┌──

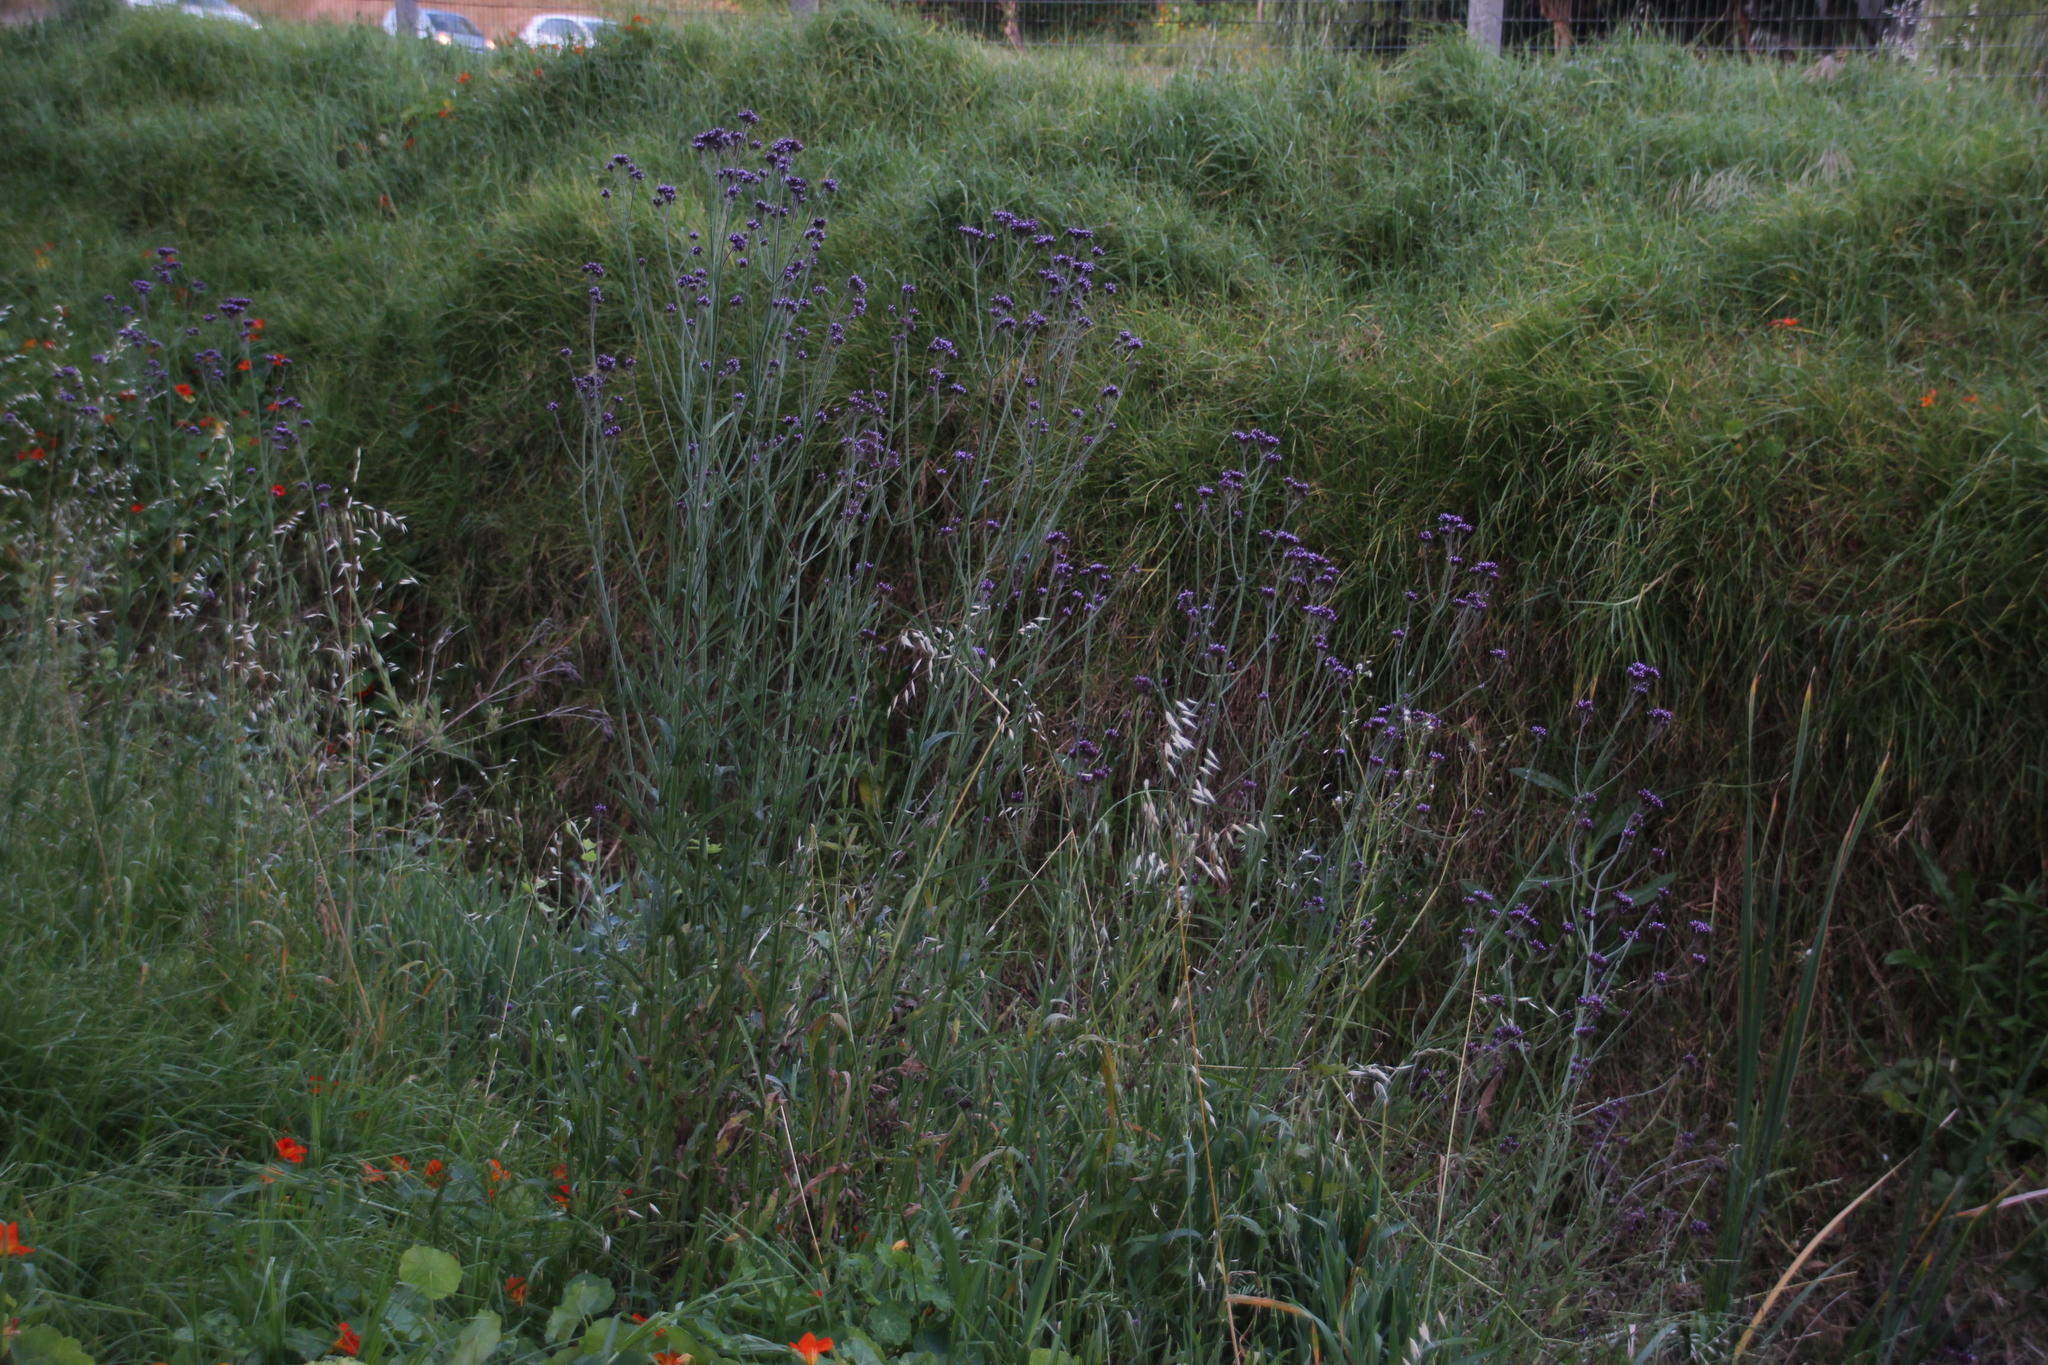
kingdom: Plantae
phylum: Tracheophyta
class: Magnoliopsida
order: Lamiales
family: Verbenaceae
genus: Verbena
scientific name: Verbena bonariensis
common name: Purpletop vervain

└──

**What to work on:**
Reproduce every line of the rows above verbatim, omitting the pictures.

**Solution for this problem:**
kingdom: Plantae
phylum: Tracheophyta
class: Magnoliopsida
order: Lamiales
family: Verbenaceae
genus: Verbena
scientific name: Verbena bonariensis
common name: Purpletop vervain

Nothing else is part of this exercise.